When I visited China for the first time twenty years ago, the first and most compelling reason to outsource the manufacturing over there was the pricing. A few years later former Financial Times correspondent Alexandra Harney explained this phenomenon in his book “The China Price”.
The China price
A “reserve army of labor” has fueled the Chinese economy for many years with migrant workers traveling from poor inland China provinces to industrial areas such as Guangdong, Shanghai or Jiangsu. They worked 12 hours a day, sometimes seven days a week, lived in dormitories and went home once a year for the Spring Festival (Chinese New Year). Hard working, frugal and obedient they represented China's biggest competitive advantage.
Export Industry subsidies
Massive government subsidies were designed to bolster exports across many industries. It took until 2016 for China to agree to start dismantling some of its export subsidies after the U.S. long fight at the WTO. It is worth noting that no one across the US political spectrum has disputed the unfairness of these policies against US manufacturers and the need to dismantle them.
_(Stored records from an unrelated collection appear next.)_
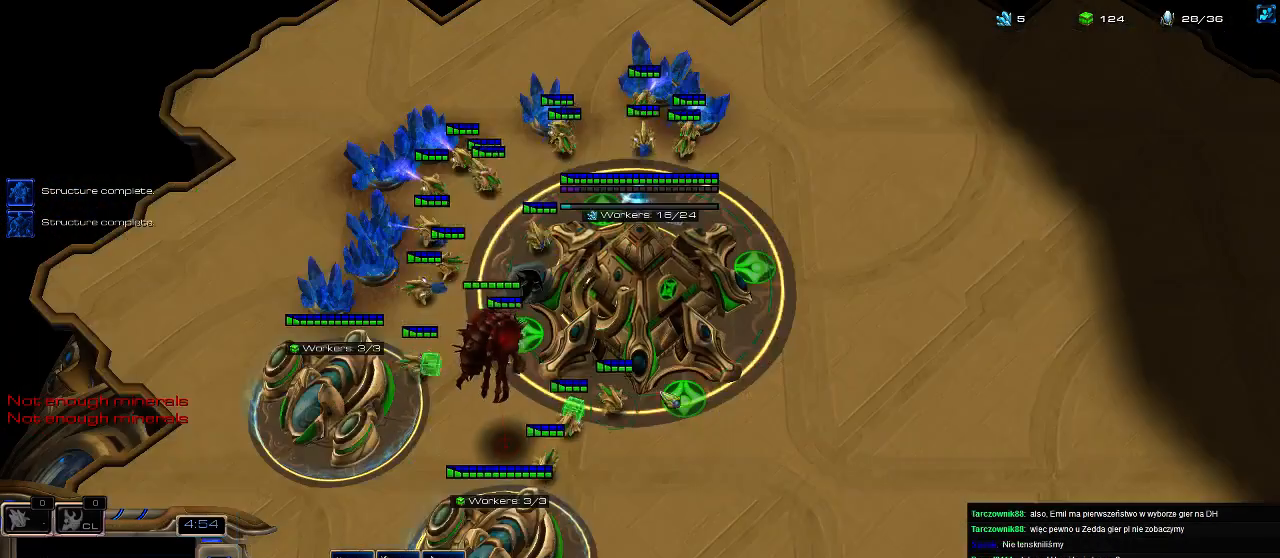
{"keys": [], "events": [[33, "f2", "up"], [233, "f3", "down"], [300, "f3", "up"], [433, "f2", "down"], [500, "f2", "up"]]}
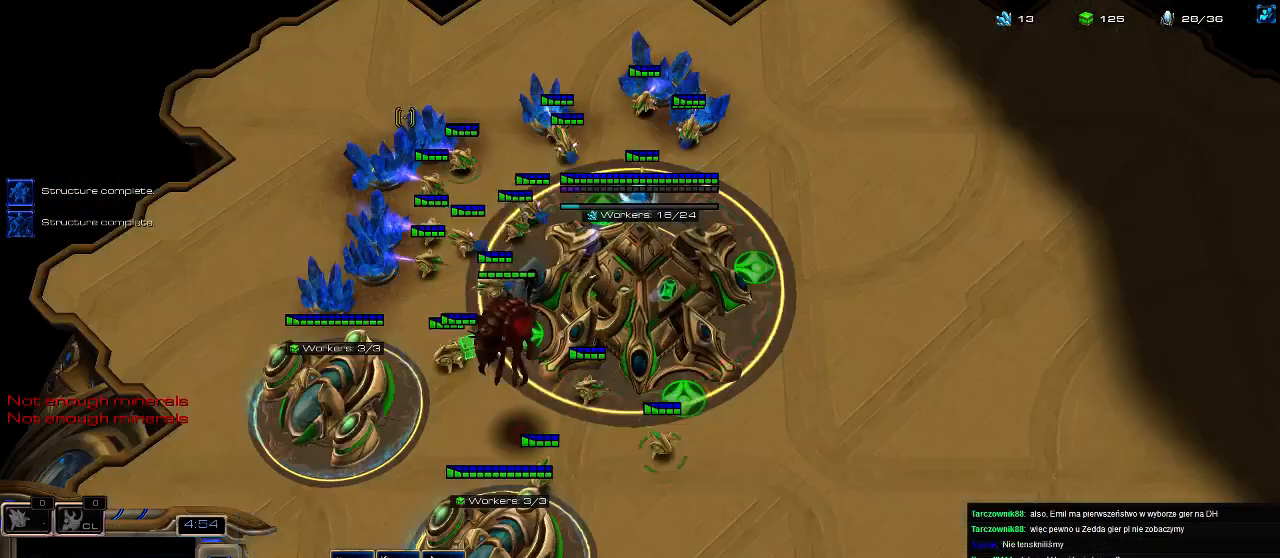
{"keys": [], "events": [[67, "5", "down"], [133, "5", "up"], [233, "5", "down"], [267, "5", "up"], [400, "5", "down"], [467, "5", "up"]]}
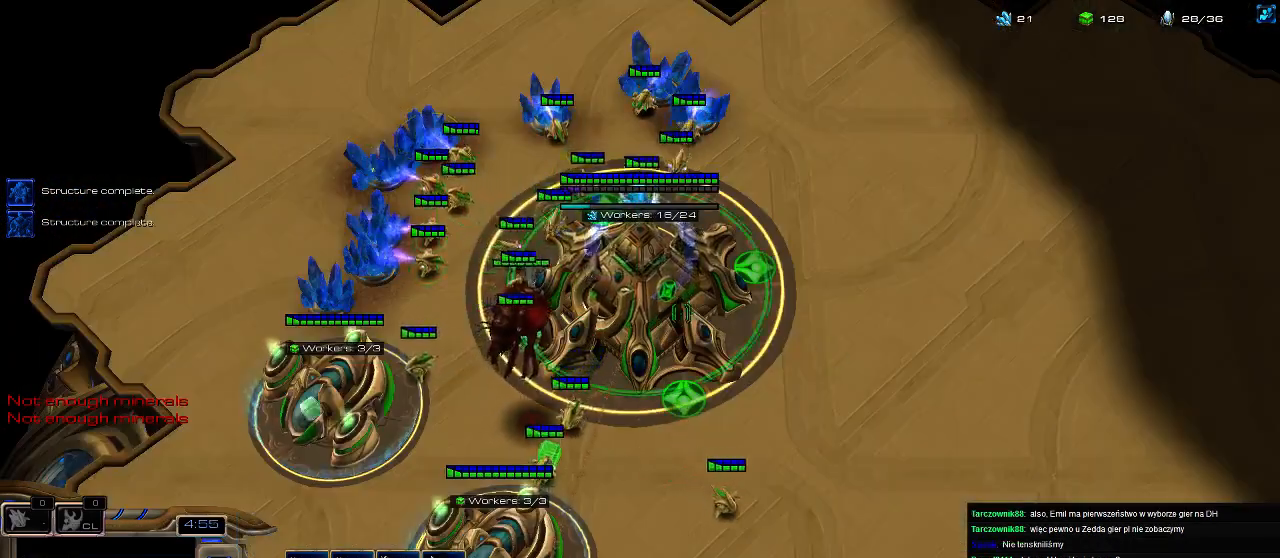
{"keys": [], "events": [[67, "f3", "down"], [100, "f3", "up"], [167, "5", "down"], [267, "5", "up"], [367, "e", "down"], [433, "e", "up"]]}
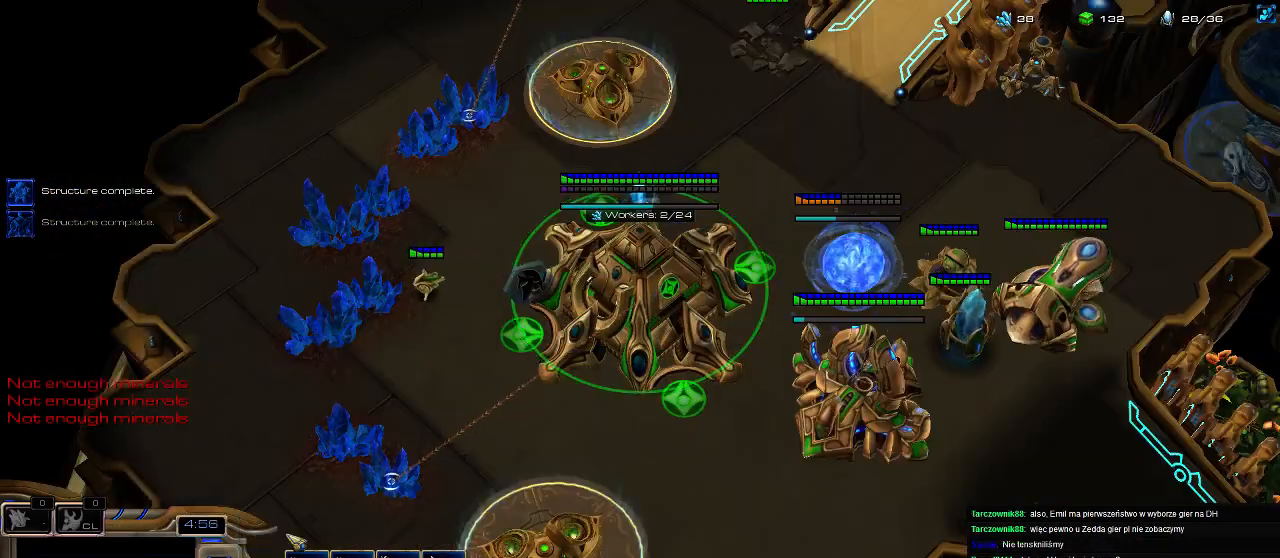
{"keys": [], "events": [[233, "e", "down"], [300, "e", "up"], [400, "e", "down"], [467, "e", "up"]]}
Too many times I wondered how my chinese competitors could submit pricing below the bill of materials (BOM). The answer was shocking, either the material was a knockoff (i.e. it looks like kapton polyimide film or 3M467 adhesive tape but it is a copy) or, and even worse, it is counterfeited and it’s almost impossible to tell the difference.
Environmental and Safety Regulations
If you wonder why a lot of wet processes left the US and are not coming back, don’t look too far, it is the environmental regulations. The cost to treat wastewater in North America has been significantly more expensive than to do so in China. You should also know that it is the same for the safety regulations that are strictly enforced by the Occupational Safety and Health Administration (OSHA) in the US while remaining very lax in China.
China has successfully followed a long tradition of US industrial clusters. Whether Detroit for the auto industry, Pittsburgh for steelmaking or the Silicon Valley for technology, a concentration of companies with similar technologies, sharing talent and developing synergies is a remarkably successful recipe. Sometimes called free trade zones or industrial parks they have greatly contributed to attract foreign investment and drive the “economic miracle”. Moreover the Chinese government has provided incentives ranging from inexpensive land, tax breaks or rapid customs clearance.
So why have we seen so many US companies revisit their supply chain strategy and dependence on China?
One of the reasons was the tariffs imposed by the US administration in 2019 on goods coming from China. The country is accused of stealing intellectual property and forcing U.S. companies to transfer technology as a condition to access the chinese markets.
But this is hardly the only reason.
Global climate change is adding pressure on Chinese authorities to address the air and land pollution. The consequences for local businesses are new regulations and increased costs of manufacturing.
As Chinese companies attempt to climb up the value chain challenges loom, including skill shortage, low consumer trust and poor customer service attitude.
“Made in China” is not cheap anymore following the increase of the minimum wage in an effort to keep up with the cost of living increases but also new mandatory benefits paid by both employer and employees consisting of medical insurance, pension, unemployment insurance, maternity insurance and so on.
Crucial in a world driven by innovation, China lacks the basic rules of IP protection. More and more companies feel uncomfortable moving their manufacturing to a country where IPs are not secured and the risk of technology theft is always present.
Recent years have seen tensions rise in and around China from the violent protests in Hong Kong, China's claims over the South China Sea, China's war on the Uyghurs and their religion or the recent China-Taiwan tensions.
China feels definitely emboldened by its growing economic and geopolitical influence and this is bound to continue and even increase in the near future.
COVID has exposed the high dependency of many US companies on China and the challenges to adapt to a crisis situation and make changes to their supply chain. This is an opportunity to develop a new sourcing strategy to come out on the other side of the pandemic as more resilient.
Managing a supply chain is not a binary "all-or-nothing" approach. In the face of the most recent geopolitical threats, companies will continue to rebalance their supply chain around the world.
While onshoring sounds attractive it is wishful thinking for many industries affected by capacity limitations in North America.
Southeast Asia has proven to be a very viable option with a competitive workforce, excellent infrastructure and massive investments.